Job
Reproduce, word for word, the part of the Edition Production Technology text starting at "The goal of" and ending at "filters and XSLT.".

Quoted passage
________________________
Edition Production Technology: an Eclipse-Based Platform for Building Image-Based Electronic Editions

poster / demo / art installation
Authorship
  1. 1. Ionut Emil Iacob

    Computer Science - University of Kentucky

  2. 2. Bill Janssen

    Palo Alto Research Center

  3. 3. Kevin Kiernan

    English Department - University of Kentucky

  4. 4. Alex Dekhtyar

    Computer Science - University of Kentucky

Work text
This plain text was ingested for the purpose of full-text search, not to preserve original formatting or readability. For the most complete copy, refer to the original conference program.

We are developing the Edition Production Technology (EPT),
an integrated development environment for building
Image-based Electronic Editions (IBEE) (Kiernan 2005),
through the Electronic Boethius (Kiernan and Porter 2005) and
ARCHway Projects (Kiernan et al. 2004; Kiernan et al. 2005)
at the University of Kentucky. We built the EPT using Java,
and it operates through the Eclipse platform, benefiting from
Eclipse’s open architecture and portability. Currently the EPT
runs on Windows XP, Linux, and Mac OS X.
The goal of the EPT is to provide software support for building
image-based electronic editions of cultural manuscripts. Starting
with images and text, the EPT enables the editor to create an
electronic edition with complex, pervasive XML encodings,
search the electronic edition, link text and images, and deploy
the completed electronic edition using filters and XSLT.
A fully functional demo version of the EPT software suite for
PC, including sample projects, is available for download at <h
ttp://rch01.rch.uky.edu/~ept/download> . Figure 1. A snapshot of EPT illustrating image-based encoding through
ImagText, xMarkup, and xTagger (including an XML view). The figure also
shows the Keyboard panel and Search Tool.
Editorial Tools on EPT Platform
• Project wizard initializes an electronic edition project. The
input data consists of image files, text content (or partially
encoded text) and one or more DTDs (EPT provides support
for concurrent markup using multiple DTDs).
• xMarkup, xTagger and ImagText form the core component
for encoding image-based, document-centric XML, working
together to link text and image. Through xMarkup, the editor
selects edition markup through a series of simple,
configurable templates. xTagger introduces markup into
the text and provides filtered XML views, while ImagText
associates that text section with the corresponding image
region, selected by the editor. In summary, the tagging
works as follows: the editor selects text and image (in any
order), describes the manuscript or textual feature, choosing
tags and attribute values through xMarkup, and inserts the
markup. See Figure 1 for an illustration of the cooperation
between xMarkup, xTagger, and ImagText. The xTagger
ensures that the new markup is well-formed and potentially
valid (Iacob, Dekhtyar, and Dekhtyar).
• DucType provides a specialized interface for describing
individual manuscript letters. The editor configures DucType
through the Letter Template, which also creates and
maintains a repository of letter images for a manuscript.
The letter images are then used by the DucType tool as base
of comparison with any letter image in manuscript image.
________________________
Stored rows
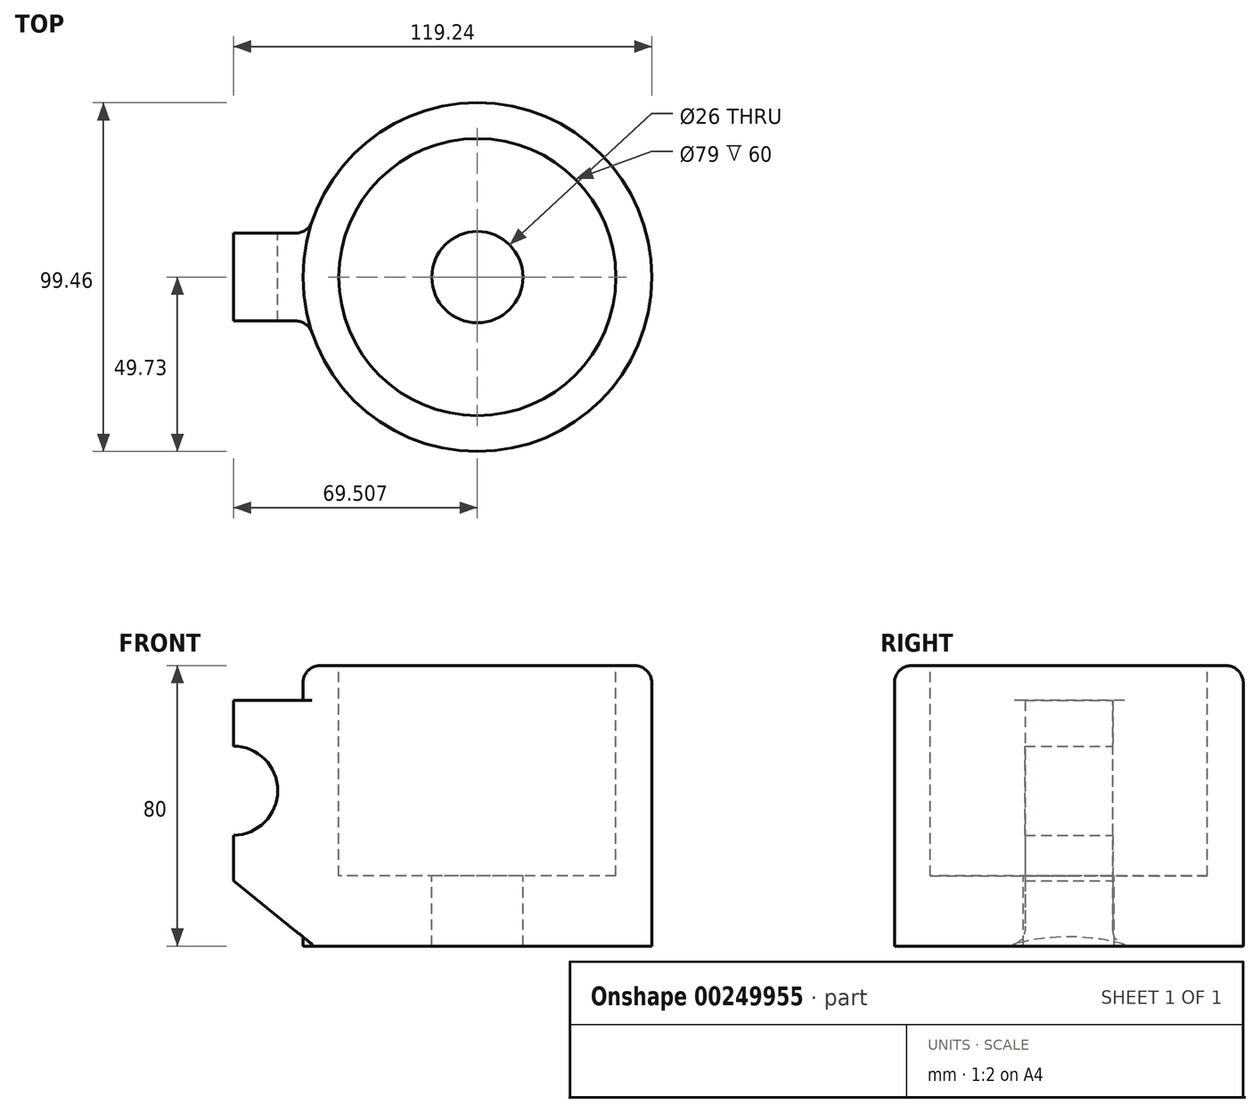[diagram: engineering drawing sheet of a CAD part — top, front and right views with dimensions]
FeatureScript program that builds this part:
annotation { "Feature Type Name" : "Feature", "Feature Type Description" : "" }
export const myFeature = defineFeature(function(context is Context, id is Id, definition is map)
    precondition{}
    {
        {
            var Q0;
            Q0=qCreatedBy(makeId("Front.planeOp"),FACE);
            var sketch = newSketch(context, id + "F0", { "sketchPlane" : qUnion([Q0])});
            skLineSegment(sketch, "E0", {"start": v(0, 0) * mm, "end": v(-23, 0) * mm});
            skLineSegment(sketch, "E1", {"start": v(-23, 0) * mm, "end": v(-23, -13) * mm});
            skArc(sketch, "E2", {"start": v(-23, -38.4) * mm, "mid": v(-10.42, -25.7) * mm, "end": v(-23, -13) * mm});
            skLineSegment(sketch, "E3", {"start": v(-23, -38.4) * mm, "end": v(-23, -51.4) * mm});
            skLineSegment(sketch, "E4", {"start": v(-23, -51.4) * mm, "end": v(0, -70) * mm});
            skLineSegment(sketch, "E5", {"start": v(0, -70) * mm, "end": v(0, 0) * mm});
            skSolve(sketch);
        }
        {
            var Q0;
            Q0=makeQuery(id+"F0.imprint","IMPRINT",FACE,{"disambiguationData":[TD([[makeQuery(id+"F0.imprint","IMPRINT",EDGE,{"derivedFrom":sQuery(id+"F0.wireOp",EDGE,"E0")}),1.0]])]});
            extrude(context, id + "F1", {"entities" : qUnion([Q0]), "endBound" : BoundingType.SYMMETRIC, "depth" : 25 * mm});
        }
        {
            var Q0;
            Q0=qCreatedBy(makeId("Top.planeOp"),FACE);
            var sketch = newSketch(context, id + "F2", { "sketchPlane" : qUnion([Q0])});
            skCircle(sketch, "E6", {"center": v(46.5, 0) * mm, "radius": 49.73 * mm});
            skSolve(sketch);
        }
        {
            var Q0;
            Q0=makeQuery(id+"F2.imprint","IMPRINT",FACE,{"disambiguationData":[TD([[makeQuery(id+"F2.imprint","IMPRINT",EDGE,{"derivedFrom":sQuery(id+"F2.wireOp",EDGE,"E6")}),1.0]])]});
            var Q1;
            Q1 = qSketchRegion(id + "F4", true);
            extrude(context, id + "F3", {"entities" : qUnion([Q0, Q1]), "operationType" : NewBodyOperationType.ADD, "oppositeDirection" : true, "depth" : 70 * mm});
        }
        {
            var Q0;
            Q0=makeQuery(id+"F3.boolean.opBoolean","MERGE",FACE,{"derivedFrom":[makeQuery(id+"F1.opExtrude","SWEPT_FACE",FACE,{"disambiguationData":[OSD([sQuery(id+"F0.wireOp",EDGE,"E0")])]}),makeQuery(id+"F3.opExtrude","CAP_FACE",FACE,{"disambiguationData":[OSD([sQuery(id+"F2.wireOp",EDGE,"E6")])],"isStart":true})]});
            var sketch = newSketch(context, id + "F4", { "sketchPlane" : qUnion([Q0])});
            skSolve(sketch);
        }
        {
            var Q0;
            Q0 = qSketchRegion(id + "F2", true);
            extrude(context, id + "F5", {"entities" : qUnion([Q0]), "operationType" : NewBodyOperationType.ADD, "depth" : 10 * mm});
        }
        {
            var Q0;
            Q0=makeQuery(id+"F5.opExtrude","CAP_FACE",FACE,{"disambiguationData":[OSD([sQuery(id+"F2.wireOp",EDGE,"E6")])],"isStart":false});
            cPlane(context, id + "F6", {"entities" : qUnion([Q0]), "cplaneType" : CPlaneType.OFFSET, "offset" : 0 * mm, "width" : 150 * mm, "height" : 150 * mm});
        }
        {
            var Q0;
            Q0=makeQuery(id+"F5.opExtrude","CAP_FACE",FACE,{"disambiguationData":[OSD([sQuery(id+"F2.wireOp",EDGE,"E6")])],"isStart":false});
            var sketch = newSketch(context, id + "F7", { "sketchPlane" : qUnion([Q0])});
            skCircle(sketch, "E7", {"center": v(46.5, 0) * mm, "radius": 39.5 * mm});
            skSolve(sketch);
        }
        {
            var Q0;
            Q0=sQuery(id+"F7.wireOp",VERTEX,"E7.center");
            var Q1;
            Q1=makeQuery(id+"F1.opExtrude","SWEPT_BODY",BODY,{"disambiguationData":[OSD([sQuery(id+"F0.wireOp",EDGE,"E0"),sQuery(id+"F0.wireOp",EDGE,"E1"),sQuery(id+"F0.wireOp",EDGE,"E2"),sQuery(id+"F0.wireOp",EDGE,"E3"),sQuery(id+"F0.wireOp",EDGE,"E4"),sQuery(id+"F0.wireOp",EDGE,"E5")])]});
            hole(context, id + "F8", {"style" : HoleStyle.C_BORE, "endStyle" : HoleEndStyle.THROUGH, "holeDiameter" : 26 * mm, "cBoreDiameter" : 79 * mm, "cBoreDepth" : 60 * mm, "tappedDepth" : 12 * mm, "tapClearance" : 3, "locations" : qUnion([Q0]), "scope" : qUnion([Q1])});
        }
        {
            var Q0;
            Q0=makeQuery(id+"F5.opExtrude","CAP_EDGE",EDGE,{"disambiguationData":[OSD([sQuery(id+"F2.wireOp",EDGE,"E6")])],"isStart":false});
            fillet(context, id + "F9", {"entities" : qUnion([Q0]), "radius" : 5 * mm, "tangentPropagation" : true, "allowEdgeOverflow" : false});
        }
        {
            var Q0;
            Q0=makeQuery(id+"F3.boolean.opBoolean","INTERSECT",EDGE,{"derivedFrom":[makeQuery(id+"F1.opExtrude","CAP_FACE",FACE,{"disambiguationData":[OSD([sQuery(id+"F0.wireOp",EDGE,"E0"),sQuery(id+"F0.wireOp",EDGE,"E1"),sQuery(id+"F0.wireOp",EDGE,"E2"),sQuery(id+"F0.wireOp",EDGE,"E3"),sQuery(id+"F0.wireOp",EDGE,"E4"),sQuery(id+"F0.wireOp",EDGE,"E5")])],"isStart":true}),makeQuery(id+"F3.opExtrude","SWEPT_FACE",FACE,{"disambiguationData":[OSD([sQuery(id+"F2.wireOp",EDGE,"E6")])]})]});
            var Q1;
            Q1=makeQuery(id+"F3.boolean.opBoolean","INTERSECT",EDGE,{"derivedFrom":[makeQuery(id+"F1.opExtrude","CAP_FACE",FACE,{"disambiguationData":[OSD([sQuery(id+"F0.wireOp",EDGE,"E0"),sQuery(id+"F0.wireOp",EDGE,"E1"),sQuery(id+"F0.wireOp",EDGE,"E2"),sQuery(id+"F0.wireOp",EDGE,"E3"),sQuery(id+"F0.wireOp",EDGE,"E4"),sQuery(id+"F0.wireOp",EDGE,"E5")])],"isStart":false}),makeQuery(id+"F3.opExtrude","SWEPT_FACE",FACE,{"disambiguationData":[OSD([sQuery(id+"F2.wireOp",EDGE,"E6")])]})]});
            var Q2;
            Q2=makeQuery(id+"F5.opExtrude","CAP_EDGE",EDGE,{"disambiguationData":[OSD([sQuery(id+"F2.wireOp",EDGE,"E6")])],"isStart":true});
            fillet(context, id + "F10", {"entities" : qUnion([Q0, Q1, Q2]), "radius" : 5 * mm, "tangentPropagation" : true, "allowEdgeOverflow" : false});
        }
    });
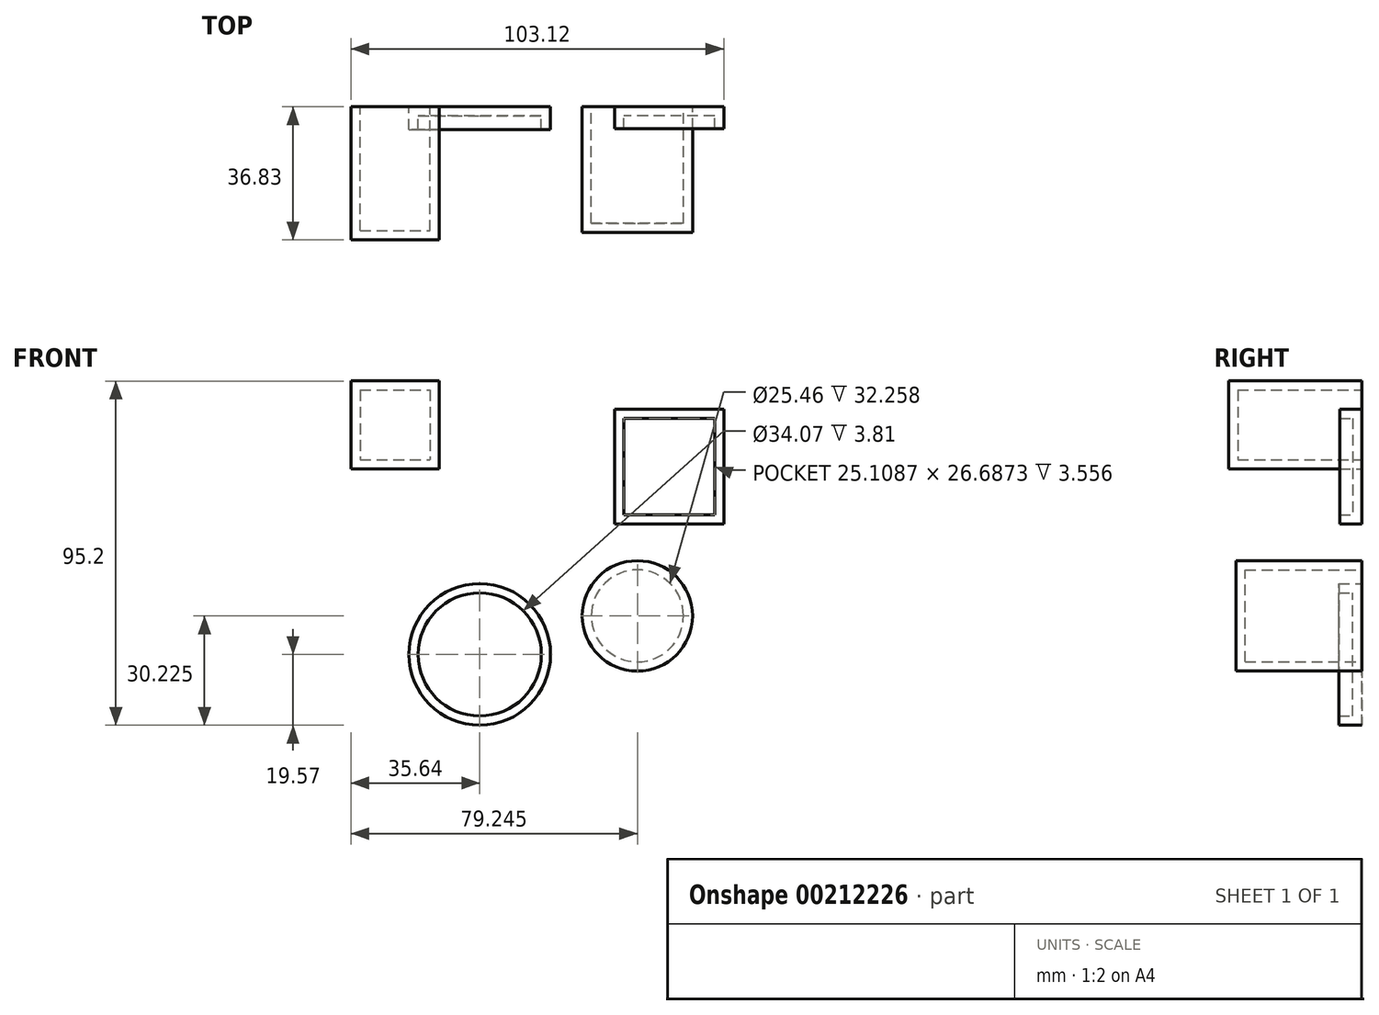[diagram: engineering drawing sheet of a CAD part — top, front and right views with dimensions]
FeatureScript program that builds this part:
annotation { "Feature Type Name" : "Feature", "Feature Type Description" : "" }
export const myFeature = defineFeature(function(context is Context, id is Id, definition is map)
    precondition{}
    {
        {
            var Q0;
            Q0=qCreatedBy(makeId("Front.planeOp"),FACE);
            var sketch = newSketch(context, id + "F0", { "sketchPlane" : qUnion([Q0])});
            skLineSegment(sketch, "E0.bottom", {"start": v(-56.16, 42.58) * mm, "end": v(-31.77, 42.58) * mm});
            skLineSegment(sketch, "E0.top", {"start": v(-56.16, 18.2) * mm, "end": v(-31.77, 18.2) * mm});
            skLineSegment(sketch, "E0.left", {"start": v(-56.16, 42.58) * mm, "end": v(-56.16, 18.2) * mm});
            skLineSegment(sketch, "E0.right", {"start": v(-31.77, 42.58) * mm, "end": v(-31.77, 18.2) * mm});
            skSolve(sketch);
        }
        {
            var Q0;
            Q0 = qSketchRegion(id + "F0", true);
            extrude(context, id + "F1", {"entities" : qUnion([Q0]), "depth" : 36.83 * mm});
        }
        {
            var Q0;
            Q0=makeQuery(id+"F1.opExtrude","CAP_FACE",FACE,{"disambiguationData":[OSD([sQuery(id+"F0.wireOp",EDGE,"E0.bottom"),sQuery(id+"F0.wireOp",EDGE,"E0.top"),sQuery(id+"F0.wireOp",EDGE,"E0.left"),sQuery(id+"F0.wireOp",EDGE,"E0.right")])],"isStart":true});
            shell(context, id + "F2", {"entities" : qUnion([Q0]), "thickness" : 2.54 * mm});
        }
        {
            var Q0;
            Q0=qCreatedBy(makeId("Front.planeOp"),FACE);
            var sketch = newSketch(context, id + "F3", { "sketchPlane" : qUnion([Q0])});
            skLineSegment(sketch, "E1.bottom", {"start": v(46.96, 34.83) * mm, "end": v(16.77, 34.83) * mm});
            skLineSegment(sketch, "E1.top", {"start": v(46.96, 3.06) * mm, "end": v(16.77, 3.06) * mm});
            skLineSegment(sketch, "E1.left", {"start": v(46.96, 34.83) * mm, "end": v(46.96, 3.06) * mm});
            skLineSegment(sketch, "E1.right", {"start": v(16.77, 34.83) * mm, "end": v(16.77, 3.06) * mm});
            skSolve(sketch);
        }
        {
            var Q0;
            Q0 = qSketchRegion(id + "F3", true);
            extrude(context, id + "F4", {"entities" : qUnion([Q0]), "depth" : 6.1 * mm});
        }
        {
            var Q0;
            Q0=makeQuery(id+"F4.opExtrude","CAP_FACE",FACE,{"disambiguationData":[OSD([sQuery(id+"F3.wireOp",EDGE,"E1.bottom"),sQuery(id+"F3.wireOp",EDGE,"E1.top"),sQuery(id+"F3.wireOp",EDGE,"E1.left"),sQuery(id+"F3.wireOp",EDGE,"E1.right")])],"isStart":false});
            shell(context, id + "F5", {"entities" : qUnion([Q0]), "thickness" : 2.54 * mm});
        }
        {
            var Q0;
            Q0=qCreatedBy(makeId("Front.planeOp"),FACE);
            var sketch = newSketch(context, id + "F6", { "sketchPlane" : qUnion([Q0])});
            skCircle(sketch, "E2", {"center": v(-20.52, -33.05) * mm, "radius": 19.57 * mm});
            skSolve(sketch);
        }
        {
            var Q0;
            Q0=makeQuery(id+"F6.imprint","IMPRINT",FACE,{"disambiguationData":[TD([[makeQuery(id+"F6.imprint","IMPRINT",EDGE,{"derivedFrom":sQuery(id+"F6.wireOp",EDGE,"E2")}),1.0]])]});
            extrude(context, id + "F7", {"entities" : qUnion([Q0]), "depth" : 6.35 * mm});
        }
        {
            var Q0;
            Q0=makeQuery(id+"F7.opExtrude","CAP_FACE",FACE,{"disambiguationData":[OSD([sQuery(id+"F6.wireOp",EDGE,"E2")])],"isStart":false});
            shell(context, id + "F8", {"entities" : qUnion([Q0]), "thickness" : 2.54 * mm});
        }
        {
            var Q0;
            Q0=qCreatedBy(makeId("Front.planeOp"),FACE);
            var sketch = newSketch(context, id + "F9", { "sketchPlane" : qUnion([Q0])});
            skCircle(sketch, "E3", {"center": v(23.09, -22.4) * mm, "radius": 15.27 * mm});
            skSolve(sketch);
        }
        {
            var Q0;
            Q0 = qSketchRegion(id + "F9", true);
            extrude(context, id + "F10", {"entities" : qUnion([Q0]), "depth" : 34.8 * mm});
        }
        {
            var Q0;
            Q0=makeQuery(id+"F10.opExtrude","CAP_FACE",FACE,{"disambiguationData":[OSD([sQuery(id+"F9.wireOp",EDGE,"E3")])],"isStart":true});
            shell(context, id + "F11", {"entities" : qUnion([Q0]), "thickness" : 2.54 * mm});
        }
    });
________________________
Problem solution
The goal of the EPT is to provide software support for building
image-based electronic editions of cultural manuscripts. Starting
with images and text, the EPT enables the editor to create an
electronic edition with complex, pervasive XML encodings,
search the electronic edition, link text and images, and deploy
the completed electronic edition using filters and XSLT.